과제 지침: 아래 데이터에서 "institutional experience in" 문구가 포함된 줄부터 "TIFF is an asset management firm dedicated to" 문구가 포함된 줄까지, 양 끝 줄을 포함하여 그대로 추출하십시오.

[컬렉션에서 추출한 데이터]
####################

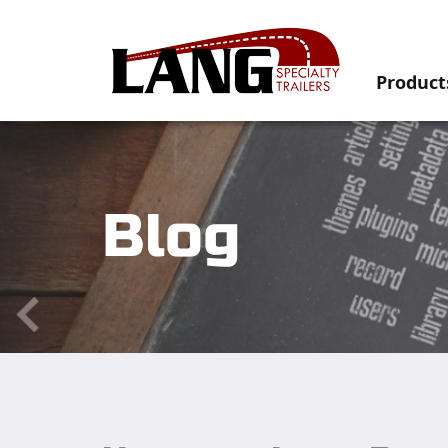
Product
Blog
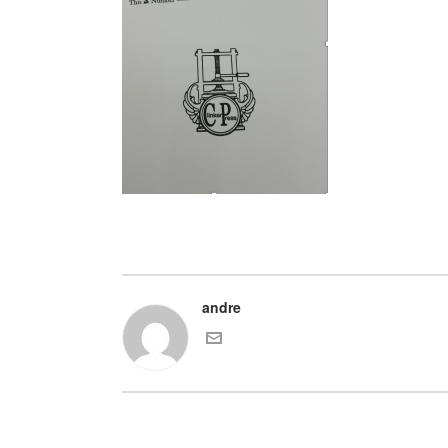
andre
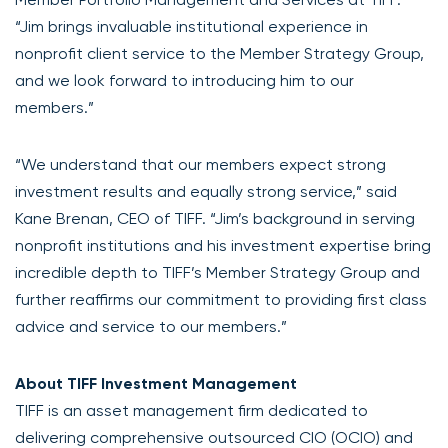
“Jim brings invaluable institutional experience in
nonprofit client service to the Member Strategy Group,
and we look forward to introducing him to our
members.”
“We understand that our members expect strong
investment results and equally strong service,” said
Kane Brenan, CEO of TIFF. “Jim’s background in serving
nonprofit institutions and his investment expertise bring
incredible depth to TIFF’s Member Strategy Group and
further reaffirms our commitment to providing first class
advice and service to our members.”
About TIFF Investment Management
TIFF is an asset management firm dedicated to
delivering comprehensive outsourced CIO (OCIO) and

####################

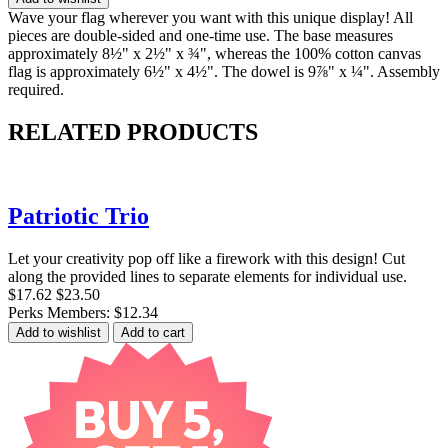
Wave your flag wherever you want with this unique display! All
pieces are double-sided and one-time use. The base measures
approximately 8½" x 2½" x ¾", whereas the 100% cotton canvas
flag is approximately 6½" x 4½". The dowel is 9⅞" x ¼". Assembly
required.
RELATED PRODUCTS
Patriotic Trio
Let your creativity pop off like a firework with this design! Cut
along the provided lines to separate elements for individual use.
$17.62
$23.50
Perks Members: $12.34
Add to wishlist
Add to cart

####################

작성 답안:
“Jim brings invaluable institutional experience in
nonprofit client service to the Member Strategy Group,
and we look forward to introducing him to our
members.”
“We understand that our members expect strong
investment results and equally strong service,” said
Kane Brenan, CEO of TIFF. “Jim’s background in serving
nonprofit institutions and his investment expertise bring
incredible depth to TIFF’s Member Strategy Group and
further reaffirms our commitment to providing first class
advice and service to our members.”
About TIFF Investment Management
TIFF is an asset management firm dedicated to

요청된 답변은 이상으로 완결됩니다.